NEGenWeb Project
Nance County

Valley View Cemetery
 

Gravestone photos


 

Valleu View Gate

Valley View Cemetery (looking East)

Valley View map

Monument located on the east end of the Valley View Cemetery.

"In memory of the 403 Pawnees reburied by the Pawnee Nation September 11, 1990
Rest in Peace Forever"

Columbus Telegram
Mon. 21 May 2007
Special to The Telegram

"New Pawnee marker dedication Saturday"

GENOA - The Genoa Indian School Foundation will be dedicating a new Pawnee Reburial Marker at Genoa at 2 p.m. Saturday at the Reburial Location on the east end of the Genoa Cemetery.

     The new marker notes the 1990 and 1995 reburials as well as metal veteran markers for the six Pawnee Scouts and flagpoles for the American and Pawnee Flags.

     Pat Leading Fox, head chief of the Pawnee, will speak and sing. Roger Welsch will address the gathering, as will Michael Smith, director of the Nebraska State Historical Society.

     The Pawnee Nation lived in the Genoa area from 1859-1874. The 1857 Treaty of Table Rock designated the area, which now is Nance County, as the Pawnee Reservation. Genoa became the Pawnee Agency. The reburial site is in the middle of what was the combined village of the four Pawnee Tribes, in which more than 2,000 Pawnee lived.

     In August 1864, after a Chief's Council, 76 Pawnee joined the U.S. Army. They furnished their own horses with the government providing arms, rations and $20 a month. This group served for several months. Frank North's Regular Co. of 100 Pawnee Scouts was organized in the winter of 1864-65 and went on the Powder River Indian Expedition in 1865.

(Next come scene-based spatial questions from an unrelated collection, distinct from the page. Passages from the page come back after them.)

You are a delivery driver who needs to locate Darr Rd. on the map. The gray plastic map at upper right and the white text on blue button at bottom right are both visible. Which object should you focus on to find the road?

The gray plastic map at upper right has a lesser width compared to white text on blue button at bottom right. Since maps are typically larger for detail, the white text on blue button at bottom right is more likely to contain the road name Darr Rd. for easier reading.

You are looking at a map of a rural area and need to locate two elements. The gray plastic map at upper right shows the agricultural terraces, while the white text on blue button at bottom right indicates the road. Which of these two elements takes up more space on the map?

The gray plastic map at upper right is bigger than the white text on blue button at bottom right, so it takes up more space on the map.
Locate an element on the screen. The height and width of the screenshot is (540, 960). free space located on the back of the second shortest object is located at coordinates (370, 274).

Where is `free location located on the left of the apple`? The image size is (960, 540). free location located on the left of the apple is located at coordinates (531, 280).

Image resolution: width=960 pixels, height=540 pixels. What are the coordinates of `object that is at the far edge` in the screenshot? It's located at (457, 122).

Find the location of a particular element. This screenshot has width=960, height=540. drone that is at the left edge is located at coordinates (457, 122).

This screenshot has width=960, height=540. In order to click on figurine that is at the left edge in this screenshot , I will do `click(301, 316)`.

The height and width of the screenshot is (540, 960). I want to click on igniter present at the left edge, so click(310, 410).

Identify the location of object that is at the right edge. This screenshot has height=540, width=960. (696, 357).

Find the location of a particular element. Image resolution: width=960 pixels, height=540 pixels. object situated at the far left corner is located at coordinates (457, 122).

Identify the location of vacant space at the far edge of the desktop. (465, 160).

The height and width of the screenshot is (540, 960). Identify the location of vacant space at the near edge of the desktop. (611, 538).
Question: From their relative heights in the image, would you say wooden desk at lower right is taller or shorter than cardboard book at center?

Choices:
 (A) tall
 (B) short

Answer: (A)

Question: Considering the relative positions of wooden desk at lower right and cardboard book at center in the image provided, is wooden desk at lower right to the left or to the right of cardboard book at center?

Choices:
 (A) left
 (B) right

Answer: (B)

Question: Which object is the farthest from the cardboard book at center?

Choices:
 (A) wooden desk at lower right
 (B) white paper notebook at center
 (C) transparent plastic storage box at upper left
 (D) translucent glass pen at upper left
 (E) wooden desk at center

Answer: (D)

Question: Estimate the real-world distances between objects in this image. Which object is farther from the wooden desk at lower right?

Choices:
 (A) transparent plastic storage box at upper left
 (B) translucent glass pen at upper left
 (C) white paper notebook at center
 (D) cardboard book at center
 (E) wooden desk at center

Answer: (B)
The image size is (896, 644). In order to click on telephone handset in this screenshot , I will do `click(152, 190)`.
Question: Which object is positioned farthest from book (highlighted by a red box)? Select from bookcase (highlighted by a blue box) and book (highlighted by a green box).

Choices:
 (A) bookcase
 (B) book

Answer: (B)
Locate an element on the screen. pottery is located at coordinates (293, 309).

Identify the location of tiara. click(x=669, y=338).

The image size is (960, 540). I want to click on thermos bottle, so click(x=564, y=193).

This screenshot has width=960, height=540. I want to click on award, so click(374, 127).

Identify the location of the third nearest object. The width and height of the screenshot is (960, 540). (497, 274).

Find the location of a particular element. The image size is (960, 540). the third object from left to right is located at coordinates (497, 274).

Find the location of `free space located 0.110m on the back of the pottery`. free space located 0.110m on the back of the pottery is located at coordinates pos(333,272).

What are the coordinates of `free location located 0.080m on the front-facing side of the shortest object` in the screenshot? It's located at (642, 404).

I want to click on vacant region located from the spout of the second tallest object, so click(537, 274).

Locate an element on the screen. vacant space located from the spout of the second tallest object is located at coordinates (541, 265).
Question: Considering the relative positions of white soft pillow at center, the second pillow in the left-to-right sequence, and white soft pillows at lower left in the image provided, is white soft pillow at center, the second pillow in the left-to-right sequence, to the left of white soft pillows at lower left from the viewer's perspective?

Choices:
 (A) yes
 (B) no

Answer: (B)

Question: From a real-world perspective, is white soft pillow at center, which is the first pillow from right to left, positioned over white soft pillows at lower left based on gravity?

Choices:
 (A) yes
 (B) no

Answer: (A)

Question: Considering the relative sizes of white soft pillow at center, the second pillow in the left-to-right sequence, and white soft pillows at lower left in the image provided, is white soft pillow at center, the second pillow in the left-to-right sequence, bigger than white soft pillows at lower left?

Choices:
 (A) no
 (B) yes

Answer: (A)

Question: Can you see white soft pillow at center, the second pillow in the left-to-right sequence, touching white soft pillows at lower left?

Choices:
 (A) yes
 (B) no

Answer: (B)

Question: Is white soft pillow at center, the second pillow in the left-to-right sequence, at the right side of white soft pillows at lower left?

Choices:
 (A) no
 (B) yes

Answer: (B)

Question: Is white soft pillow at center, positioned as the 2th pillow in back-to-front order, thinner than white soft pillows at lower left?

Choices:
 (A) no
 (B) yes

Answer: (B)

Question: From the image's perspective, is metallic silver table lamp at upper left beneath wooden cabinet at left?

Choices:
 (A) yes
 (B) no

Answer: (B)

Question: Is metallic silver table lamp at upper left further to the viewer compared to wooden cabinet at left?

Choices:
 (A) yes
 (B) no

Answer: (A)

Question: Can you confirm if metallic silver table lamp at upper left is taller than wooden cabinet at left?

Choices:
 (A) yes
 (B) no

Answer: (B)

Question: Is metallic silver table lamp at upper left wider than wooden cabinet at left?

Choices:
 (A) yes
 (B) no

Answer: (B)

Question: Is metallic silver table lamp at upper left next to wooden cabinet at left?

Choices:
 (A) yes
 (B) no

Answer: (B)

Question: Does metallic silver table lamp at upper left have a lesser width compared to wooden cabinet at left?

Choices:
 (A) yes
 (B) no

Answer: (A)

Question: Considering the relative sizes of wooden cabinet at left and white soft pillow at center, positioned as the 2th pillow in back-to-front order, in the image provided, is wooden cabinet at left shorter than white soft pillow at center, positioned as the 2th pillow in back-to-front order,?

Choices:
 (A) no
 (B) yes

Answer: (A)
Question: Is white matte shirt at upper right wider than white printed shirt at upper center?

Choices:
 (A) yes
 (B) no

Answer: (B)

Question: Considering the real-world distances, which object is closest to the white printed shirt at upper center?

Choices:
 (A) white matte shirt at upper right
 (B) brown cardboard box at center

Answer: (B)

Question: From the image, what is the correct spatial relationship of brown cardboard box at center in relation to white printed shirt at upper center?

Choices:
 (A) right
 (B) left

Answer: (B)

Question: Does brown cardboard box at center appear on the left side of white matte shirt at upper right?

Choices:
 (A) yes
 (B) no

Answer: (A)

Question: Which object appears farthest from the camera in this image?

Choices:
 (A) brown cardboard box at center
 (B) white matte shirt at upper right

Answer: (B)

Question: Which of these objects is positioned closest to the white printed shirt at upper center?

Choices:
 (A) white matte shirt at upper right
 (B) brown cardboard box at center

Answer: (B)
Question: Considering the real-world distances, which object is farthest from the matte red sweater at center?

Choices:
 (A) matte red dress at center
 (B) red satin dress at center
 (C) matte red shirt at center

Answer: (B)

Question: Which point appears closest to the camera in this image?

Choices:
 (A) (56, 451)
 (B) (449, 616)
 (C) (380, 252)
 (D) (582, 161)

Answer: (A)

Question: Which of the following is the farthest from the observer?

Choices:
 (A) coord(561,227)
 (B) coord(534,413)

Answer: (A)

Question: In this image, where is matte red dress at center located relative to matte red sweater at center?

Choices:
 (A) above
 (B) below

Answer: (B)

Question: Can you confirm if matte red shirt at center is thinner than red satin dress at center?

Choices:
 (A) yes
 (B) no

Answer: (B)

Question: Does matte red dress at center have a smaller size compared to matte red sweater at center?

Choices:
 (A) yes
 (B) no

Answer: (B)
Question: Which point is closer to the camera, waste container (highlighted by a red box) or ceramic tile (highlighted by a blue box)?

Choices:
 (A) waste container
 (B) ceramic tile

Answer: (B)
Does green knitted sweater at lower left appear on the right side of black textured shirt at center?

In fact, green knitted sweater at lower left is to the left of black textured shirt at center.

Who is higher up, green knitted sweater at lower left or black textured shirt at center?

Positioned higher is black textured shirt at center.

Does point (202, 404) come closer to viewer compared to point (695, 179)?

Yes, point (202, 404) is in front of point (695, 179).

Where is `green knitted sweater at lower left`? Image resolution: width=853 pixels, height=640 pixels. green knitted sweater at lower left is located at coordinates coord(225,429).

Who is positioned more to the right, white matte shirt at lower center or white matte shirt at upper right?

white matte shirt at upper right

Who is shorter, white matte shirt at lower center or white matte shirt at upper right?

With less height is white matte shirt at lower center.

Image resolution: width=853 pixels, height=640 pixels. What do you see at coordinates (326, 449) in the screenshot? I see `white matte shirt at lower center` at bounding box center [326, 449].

     The Pawnee Scouts served as guards for the Union Pacific Railroad and in several major battles. The last of the Pawnee Scouts were discharged from Sidney Barracks in April 1877 with no provisions to return home. The North brothers accompanied them to Great Bend, Kan., where Maj. North died of malarial fever. The Pawnee Scouts had to return home on their own. A veteran memorial marker honors each of the six Pawnee Scouts buried at the site.